See the caveats in the documentation: http://pandas.pydata.org/pandas-docs/stable/indexing.html#indexing-view-versus-copy
  df[key] = val.applyFcns(df)
/home/pybokeh/envs/jupyter/lib/python3.5/site-packages/dplython/dplython.py:429: FutureWarning: sort(columns=....) is deprecated, use sort_values(by=.....)
  return lambda df: DplyFrame(df.sort(names))
Out[91]:
Unnamed: 0 carat cut color clarity depth table price x y z carat_diff
50742 31598 0.20 Ideal D VS2 61.5 57.0 367 3.81 3.77 2.33 -0.457795
50743 31601 0.20 Premium D VS2 62.3 60.0 367 3.73 3.68 2.31 -0.457795
50744 31602 0.20 Premium D VS2 61.7 60.0 367 3.77 3.72 2.31 -0.457795
51721 38277 0.21 Premium D VS2 61.6 59.0 386 3.82 3.78 2.34 -0.447795
51722 38278 0.21 Premium D VS2 60.6 60.0 386 3.85 3.81 2.32 -0.447795
51723 38279 0.21 Premium D VS2 59.1 62.0 386 3.89 3.86 2.29 -0.447795
51724 38280 0.21 Premium D VS2 58.3 59.0 386 3.96 3.93 2.30 -0.447795
47170 55 0.22 Premium D VS2 59.3 62.0 404 3.91 3.88 2.31 -0.437795
47165 29 0.23 Very Good D VS2 60.5 61.0 357 3.96 3.97 2.40 -0.427795
47166 35 0.23 Very Good D VS1 61.9 58.0 402 3.92 3.96 2.44 -0.427795
In [90]:
# pandas way: create a new column, group by color, then assign the new column's data to be carat - carat mean
# Then sorty by color and carat_diff, then retur 10 rows of data
(diamonds.assign(carat_diff=diamonds
                 .groupby('color')['carat']
                 .transform(lambda x:x-x.mean())
                )
                .sort_values(by=['color','carat_diff'])
                .head(10)
)
Out[90]:
Unnamed: 0 carat cut color clarity depth table price x y z carat_diff
31597 31598 0.20 Ideal D VS2 61.5 57.0 367 3.81 3.77 2.33 -0.457795
31600 31601 0.20 Premium D VS2 62.3 60.0 367 3.73 3.68 2.31 -0.457795
31601 31602 0.20 Premium D VS2 61.7 60.0 367 3.77 3.72 2.31 -0.457795
38276 38277 0.21 Premium D VS2 61.6 59.0 386 3.82 3.78 2.34 -0.447795
38277 38278 0.21 Premium D VS2 60.6 60.0 386 3.85 3.81 2.32 -0.447795
38278 38279 0.21 Premium D VS2 59.1 62.0 386 3.89 3.86 2.29 -0.447795
38279 38280 0.21 Premium D VS2 58.3 59.0 386 3.96 3.93 2.30 -0.447795
54 55 0.22 Premium D VS2 59.3 62.0 404 3.91 3.88 2.31 -0.437795
28 29 0.23 Very Good D VS2 60.5 61.0 357 3.96 3.97 2.40 -0.427795
34 35 0.23 Very Good D VS1 61.9 58.0 402 3.92 3.96 2.44 -0.427795

I personally prefer dplython's syntax in this case over pandas. What I also like with dplython, you can create a new column based on an aggregate function on the fly. Whereas with pandas, you have to rename the column after the aggregate function.
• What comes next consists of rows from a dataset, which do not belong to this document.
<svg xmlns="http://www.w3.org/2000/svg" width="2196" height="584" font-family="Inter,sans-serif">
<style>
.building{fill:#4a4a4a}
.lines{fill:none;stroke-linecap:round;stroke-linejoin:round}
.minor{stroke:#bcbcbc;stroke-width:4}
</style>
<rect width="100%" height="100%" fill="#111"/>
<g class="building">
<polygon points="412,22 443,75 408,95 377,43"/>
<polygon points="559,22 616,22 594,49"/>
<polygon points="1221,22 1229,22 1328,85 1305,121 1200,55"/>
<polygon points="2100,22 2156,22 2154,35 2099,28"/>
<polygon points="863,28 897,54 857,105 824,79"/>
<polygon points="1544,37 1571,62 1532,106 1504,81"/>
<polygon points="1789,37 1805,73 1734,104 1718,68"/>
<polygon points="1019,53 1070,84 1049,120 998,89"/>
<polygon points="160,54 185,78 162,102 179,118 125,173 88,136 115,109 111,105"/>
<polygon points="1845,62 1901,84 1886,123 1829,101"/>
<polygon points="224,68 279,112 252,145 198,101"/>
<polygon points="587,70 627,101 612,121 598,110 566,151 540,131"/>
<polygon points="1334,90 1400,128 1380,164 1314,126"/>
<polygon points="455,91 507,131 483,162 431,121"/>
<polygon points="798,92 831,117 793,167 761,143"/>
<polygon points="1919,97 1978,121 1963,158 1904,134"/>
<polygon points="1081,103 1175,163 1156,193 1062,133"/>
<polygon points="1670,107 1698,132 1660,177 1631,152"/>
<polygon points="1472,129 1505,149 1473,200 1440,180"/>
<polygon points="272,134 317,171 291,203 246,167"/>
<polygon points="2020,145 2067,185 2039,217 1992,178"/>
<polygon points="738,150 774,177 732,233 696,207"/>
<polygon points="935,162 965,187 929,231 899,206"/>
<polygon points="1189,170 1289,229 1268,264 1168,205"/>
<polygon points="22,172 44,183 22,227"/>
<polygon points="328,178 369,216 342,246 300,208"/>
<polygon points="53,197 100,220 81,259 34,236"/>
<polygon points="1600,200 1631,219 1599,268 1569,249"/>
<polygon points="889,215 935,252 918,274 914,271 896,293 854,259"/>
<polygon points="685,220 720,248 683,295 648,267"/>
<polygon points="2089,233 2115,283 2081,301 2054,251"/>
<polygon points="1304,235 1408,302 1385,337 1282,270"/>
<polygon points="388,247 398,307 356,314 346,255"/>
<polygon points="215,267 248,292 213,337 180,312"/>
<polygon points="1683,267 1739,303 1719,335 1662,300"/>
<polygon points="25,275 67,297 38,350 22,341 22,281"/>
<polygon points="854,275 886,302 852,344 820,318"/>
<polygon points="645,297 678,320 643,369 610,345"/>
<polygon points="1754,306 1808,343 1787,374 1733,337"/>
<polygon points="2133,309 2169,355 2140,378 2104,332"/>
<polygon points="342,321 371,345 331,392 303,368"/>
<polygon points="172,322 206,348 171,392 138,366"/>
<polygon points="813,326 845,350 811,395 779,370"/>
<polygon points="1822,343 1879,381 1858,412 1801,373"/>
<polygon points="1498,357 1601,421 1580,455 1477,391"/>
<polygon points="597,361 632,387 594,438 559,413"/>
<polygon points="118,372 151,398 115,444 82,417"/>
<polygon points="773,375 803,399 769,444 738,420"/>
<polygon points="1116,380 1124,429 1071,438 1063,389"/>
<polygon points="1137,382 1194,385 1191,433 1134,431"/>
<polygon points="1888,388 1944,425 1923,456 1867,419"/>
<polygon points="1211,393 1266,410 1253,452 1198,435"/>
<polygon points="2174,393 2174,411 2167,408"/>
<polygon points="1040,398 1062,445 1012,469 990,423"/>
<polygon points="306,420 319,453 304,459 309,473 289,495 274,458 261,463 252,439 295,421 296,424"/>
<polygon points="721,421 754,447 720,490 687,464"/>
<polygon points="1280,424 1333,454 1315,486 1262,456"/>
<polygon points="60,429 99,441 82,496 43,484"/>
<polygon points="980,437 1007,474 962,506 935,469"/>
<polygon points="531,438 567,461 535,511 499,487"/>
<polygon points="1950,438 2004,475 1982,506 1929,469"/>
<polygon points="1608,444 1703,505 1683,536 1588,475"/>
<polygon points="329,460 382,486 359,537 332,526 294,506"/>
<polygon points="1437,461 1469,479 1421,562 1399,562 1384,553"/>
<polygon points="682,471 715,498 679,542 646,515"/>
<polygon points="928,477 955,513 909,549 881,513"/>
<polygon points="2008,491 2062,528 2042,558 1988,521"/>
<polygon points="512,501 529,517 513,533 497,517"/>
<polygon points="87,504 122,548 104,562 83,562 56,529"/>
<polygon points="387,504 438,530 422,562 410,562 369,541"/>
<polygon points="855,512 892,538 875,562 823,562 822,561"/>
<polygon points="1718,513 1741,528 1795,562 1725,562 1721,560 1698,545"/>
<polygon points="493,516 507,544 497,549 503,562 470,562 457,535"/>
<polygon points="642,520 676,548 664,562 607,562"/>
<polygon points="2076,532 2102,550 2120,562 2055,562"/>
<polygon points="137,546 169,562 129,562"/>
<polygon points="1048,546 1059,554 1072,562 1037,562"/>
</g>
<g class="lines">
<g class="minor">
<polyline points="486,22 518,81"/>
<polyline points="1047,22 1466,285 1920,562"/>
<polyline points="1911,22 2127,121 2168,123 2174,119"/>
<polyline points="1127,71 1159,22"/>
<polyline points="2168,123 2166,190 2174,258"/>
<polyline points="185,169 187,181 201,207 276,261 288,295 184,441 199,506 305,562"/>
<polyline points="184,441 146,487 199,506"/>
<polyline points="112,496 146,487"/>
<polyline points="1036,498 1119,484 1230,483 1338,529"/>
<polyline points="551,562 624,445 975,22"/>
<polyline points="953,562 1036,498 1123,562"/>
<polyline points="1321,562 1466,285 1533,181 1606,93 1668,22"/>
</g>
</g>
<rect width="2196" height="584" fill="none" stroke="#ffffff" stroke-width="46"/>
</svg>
Overall, not sure if it's because I've been using pandas for a while, but I still don't mind how things are done with pandas. YMMV!

However, I do wish that with pandas' query() method, we can do a SQL like statement (example: df.query("column like '%NAME%'") and also filter is null or not null somehow. Then I would consider query() method pretty much feature complete with respect to what can be done using SQL's WHERE statement.